Lentils under Weather Watch: Canada Comfortable, India on Edge
Global lentil prices stay subdued on strong Canadian & Australian crops, but India’s weak monsoon and pulse sowing deficit could tighten the market later in 2026.
Prices
Canadian lentil prices have been relatively steady in recent weeks despite the favourable crop outlook, reflecting a market that is well supplied but not oversold. FOB Ottawa levels in late June translate to roughly EUR 1.34–1.37/kg for bulk green lentils and about EUR 2.18/kg for red lentils, showing only modest softening over the month. This price resilience aligns with market participants’ view that potential Indian demand later in the year is limiting further downside.
Chinese small green lentils, both conventional and organic, are trading slightly firmer in EUR terms, suggesting some localized tightness or currency effects but no broad global squeeze. Overall, the gentle easing in Canadian values combined with stable to slightly higher Chinese offers fits the picture of a market that is comfortable on supply yet cautious because of India‑related weather and import uncertainty.
Supply & Demand
Canada’s lentil crop is progressing well. Sowing across the Prairies is largely completed and crop development is described as satisfactory, supported by adequate soil moisture and generally favourable growing conditions. Recent Statistics Canada data confirm that lentil area is slightly lower year on year, but still large, keeping expectations for another solid harvest and strong export availability in 2026.
In contrast, India’s pulse outlook is clouded by a weak start to the monsoon and emerging El Niño conditions. June 2026 rainfall was about 40% below normal, making it one of the driest Junes on record and leaving overall kharif sowing down more than 20% versus last year, with pulse acreage reportedly off by around 30%. If the shortfall persists into July–August, domestic production of pigeon pea (tur) and other pulses could suffer, forcing India to increase imports of alternative pulses, including lentils, to restrain food inflation.

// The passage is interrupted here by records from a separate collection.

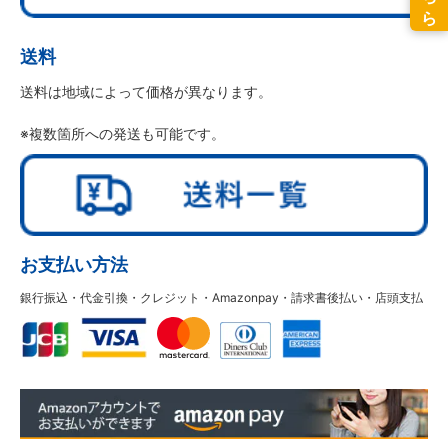
送料
送料は地域によって価格が異なります。
※複数箇所への発送も可能です。
お支払い方法
銀行振込・代金引換・クレジット・Amazonpay・請求書後払い・店頭支払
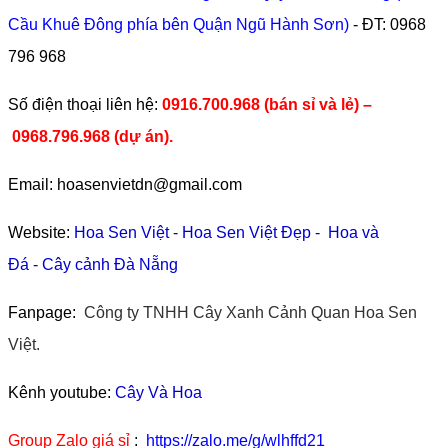
Cầu Khuê Đông phía bên Quận Ngũ Hành Sơn)
- ĐT:
0968
796 968
​Số điện thoại liên hệ:
0916.700.968 (bán sỉ và lẻ) –
0968.796.968
(
dự án).
Email: hoasenvietdn@gmail.com
Website:
Hoa Sen Việt
-
Hoa Sen Việt Đẹp
-
Hoa và
Đá
-
Cây cảnh Đà Nẵng
Fanpage:
Công ty TNHH Cây Xanh Cảnh Quan Hoa Sen
Việt.
Kênh youtube:
Cây Và Hoa
Group Zalo giá sỉ
:
https://zalo.me/g/wlhffd21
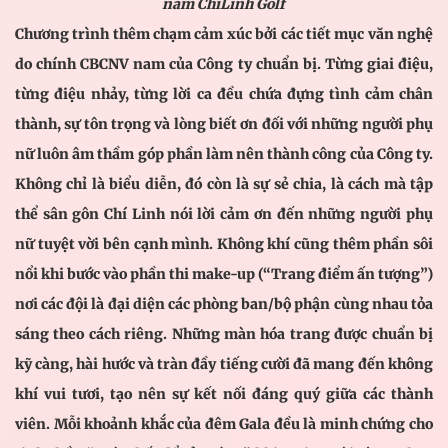
nam ChiLinh Golf
Chương trình thêm chạm cảm xúc bởi các tiết mục văn nghệ
do chính CBCNV nam của Công ty chuẩn bị. Từng giai điệu,
từng điệu nhảy, từng lời ca đều chứa đựng tình cảm chân
thành, sự tôn trọng và lòng biết ơn đối với những người phụ
nữ luôn âm thầm góp phần làm nên thành công của Công ty.
Không chỉ là biểu diễn, đó còn là sự sẻ chia, là cách mà tập
thể sân gôn Chí Linh nói lời cảm ơn đến những người phụ
nữ tuyệt vời bên cạnh mình. Không khí cũng thêm phần sôi
nổi khi bước vào phần thi make-up (“Trang điểm ấn tượng”)
nơi các đội là đại diện các phòng ban/bộ phận cùng nhau tỏa
sáng theo cách riêng. Những màn hóa trang được chuẩn bị
kỹ càng, hài hước và tràn đầy tiếng cười đã mang đến không
khí vui tươi, tạo nên sự kết nối đáng quý giữa các thành
viên. Mỗi khoảnh khắc của đêm Gala đều là minh chứng cho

Australia is also on track for a very strong season, with official forecasts pointing to potentially record lentil output near 2.2 million tonnes, underpinned by expanded area and supportive weather in key producing regions. With both Canada and Australia among the world’s top exporters, their combined surplus is likely to create intense competition for demand in core destinations such as India, Bangladesh and parts of the Middle East and North Africa over the coming marketing year.
Fundamentals & Weather
Fundamentals currently lean slightly bearish for prices. On the supply side, good crop progress in Canada and prospects for a large Australian harvest point to ample availability for 2026/27. This comes on top of residual stocks in Australia, where part of last season’s crop reportedly remains unsold, further adding to export pressure. At the same time, Canadian farmers have trimmed pulse areas, which moderates the risk of a severe oversupply scenario and supports the current price floor.
Weather is the main swing factor on the demand side via India. A continuation of below‑normal rainfall and El Niño‑linked volatility could reduce yields in pigeon pea and other kharif pulses, translate into tighter domestic supplies and spur incremental lentil imports in late Q4 2026 and early 2027. Conversely, if monsoon conditions improve materially in July–August, India’s import needs may remain contained, reinforcing the current soft tone in global lentil prices. For now, monsoon progress remains lagging, and market participants are closely tracking rainfall updates before committing to larger positions.
Outlook & Trading Strategy
Over the next one to three months, the lentil market is likely to stay range‑bound with a slight downward bias, capped by the strong North American and Australian supply outlook but underpinned by potential Indian demand. Price volatility could increase around major monsoon updates, crop condition reports and any government policy moves in India related to pulses and food inflation.
- Importers / Buyers: Consider gradually extending coverage on dips while Canadian FOB values remain under pressure, but avoid over‑coverage until India’s monsoon trend is clearer. Focus on flexible origin options (Canada vs. Australia) to leverage export competition.
- Exporters (Canada, Australia): Use current stable prices to lock in forward sales for a portion of expected production, particularly in higher‑value red segments, while retaining some upside exposure in case Indian demand surprises to the upside.
- Processors / Traders: Maintain a balanced book, using options or staggered purchasing to manage the weather‑driven risk in India. Watch basis levels and freight spreads closely as Australian and Canadian origins vie for South Asian demand.
Short‑term (3‑day) directional view in EUR terms: Canadian FOB lentil prices are expected to remain broadly stable to slightly softer, reflecting continued favourable crop conditions and subdued spot demand. Australian offers should stay competitive but largely unchanged over such a short horizon, while any sharp moves are unlikely unless there is a sudden, material shift in Indian monsoon or policy news.